Quoted text:
• • • •
As discussed above, the VSCP protocol supports script message sending allowing a local script to send a message to all other browsers sharing the scene. Using this mechanism, it is possible for scene authors to develop small scale applications that share events by sending those events to other browsers via the server.
In figure 3 we can see message flows as a result of a user selection in both the SSS model (left side). A user selection (1) causes a local script to run (2). This in turn converts the event into a message and sends it to the server (3). The server sends the message to all other browsers (4) who then convert the message to an event that causes execution of the local script (5).
The drawback of the SSS model are based on ownership and persistence. Since all scripts are equal, they need to communicate among themselves to ensure that any issues such as ownership and locking are resolved. Secondly, when all users leave the scene, unless one of the scripts takes responsibility for writing out a new initial VRML file, then all changes are lost.
We provide a simple set of script objects to help solve these problems, but the burden still rests on the scene authors. As such, we tend to use this mechanism for simple shared applications that do not have sophisticated synchronisation or persistency requirements.
• • • •
Excerpted data:
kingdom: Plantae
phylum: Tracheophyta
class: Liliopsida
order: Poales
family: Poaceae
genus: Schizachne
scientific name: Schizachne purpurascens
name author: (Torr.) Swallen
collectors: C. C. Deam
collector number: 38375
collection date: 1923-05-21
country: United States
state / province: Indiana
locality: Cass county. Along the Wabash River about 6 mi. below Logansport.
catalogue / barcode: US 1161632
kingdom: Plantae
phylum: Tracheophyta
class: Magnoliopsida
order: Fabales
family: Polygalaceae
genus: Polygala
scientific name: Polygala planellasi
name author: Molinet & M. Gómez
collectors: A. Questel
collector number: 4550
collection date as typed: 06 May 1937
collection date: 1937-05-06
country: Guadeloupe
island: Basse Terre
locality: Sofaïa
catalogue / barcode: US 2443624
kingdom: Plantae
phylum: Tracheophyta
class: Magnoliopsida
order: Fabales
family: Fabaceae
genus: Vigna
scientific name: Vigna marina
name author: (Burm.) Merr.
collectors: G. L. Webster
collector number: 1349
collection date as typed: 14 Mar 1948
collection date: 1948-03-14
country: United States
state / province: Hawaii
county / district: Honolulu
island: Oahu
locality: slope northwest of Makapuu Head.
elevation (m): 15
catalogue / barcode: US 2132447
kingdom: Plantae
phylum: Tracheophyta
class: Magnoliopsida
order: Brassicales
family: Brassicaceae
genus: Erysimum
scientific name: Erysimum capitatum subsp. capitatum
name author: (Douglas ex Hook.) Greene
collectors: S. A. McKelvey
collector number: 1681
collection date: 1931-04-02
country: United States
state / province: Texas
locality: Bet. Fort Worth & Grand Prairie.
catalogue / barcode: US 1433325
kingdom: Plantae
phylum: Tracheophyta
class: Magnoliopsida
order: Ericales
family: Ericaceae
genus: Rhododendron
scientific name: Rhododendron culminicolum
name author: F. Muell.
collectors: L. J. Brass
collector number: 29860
• • • •
Complete the following:
a – Rename "ownership" as "control" in the passage on the SSS model, and give the span starting at "The drawback of" and ending at "changes are lost." with that change.
b – According to the passage on the SSS model, what happens to changes when all users leave the scene and none of the scripts writes out a new initial VRML file?
c – Translate this sentence from the passage on the SSS model into Spanish: "A user selection (1) causes a local script to run (2)."
Rely only on the passage on the SSS model, not on the entries.

Results:
a –
The drawback of the SSS model are based on control and persistence. Since all scripts are equal, they need to communicate among themselves to ensure that any issues such as control and locking are resolved. Secondly, when all users leave the scene, unless one of the scripts takes responsibility for writing out a new initial VRML file, then all changes are lost.

b – All changes are lost.

c – Una selección del usuario (1) hace que se ejecute un script local (2).